OBJECTIVE >>
Copy every line of the data below verbatim, omitting the pictures.

## start EXCERPTED DATA

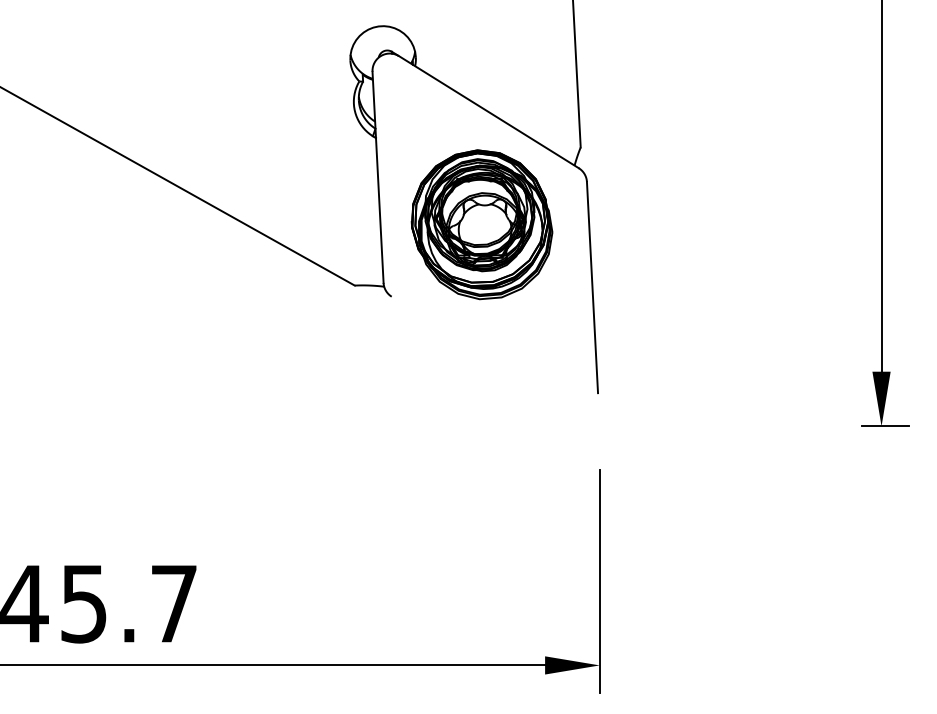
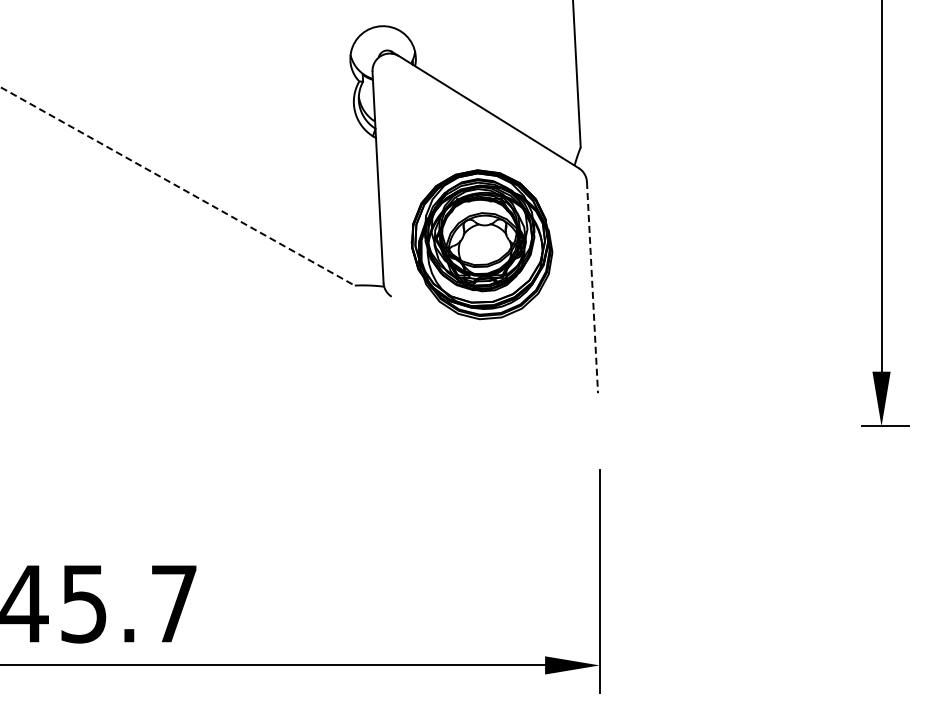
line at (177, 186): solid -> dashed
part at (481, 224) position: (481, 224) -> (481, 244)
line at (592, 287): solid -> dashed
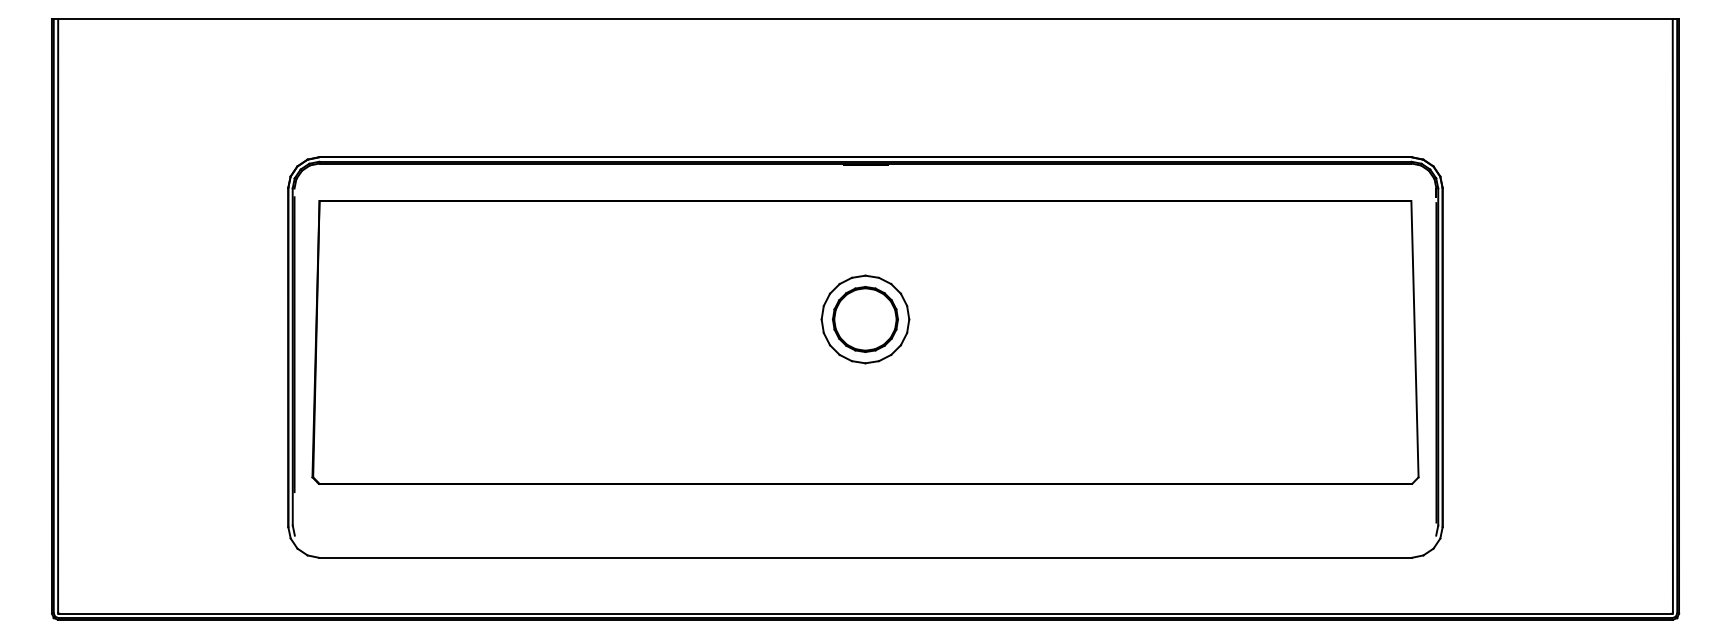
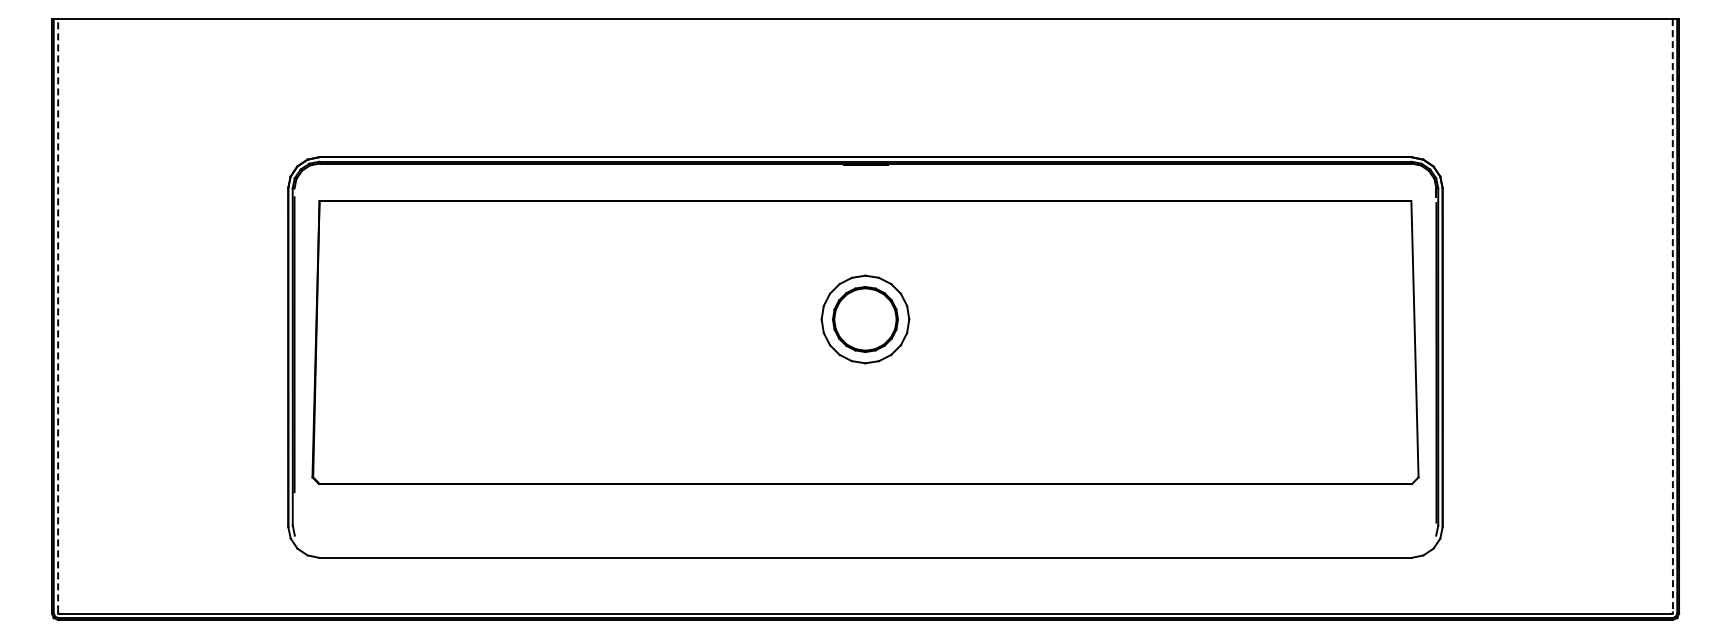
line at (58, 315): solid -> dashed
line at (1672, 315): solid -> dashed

## end EXCERPTED DATA

RESPONSE TO THE TASK >>
line at (177, 186): solid -> dashed
part at (481, 224) position: (481, 224) -> (481, 244)
line at (592, 287): solid -> dashed
line at (58, 315): solid -> dashed
line at (1672, 315): solid -> dashed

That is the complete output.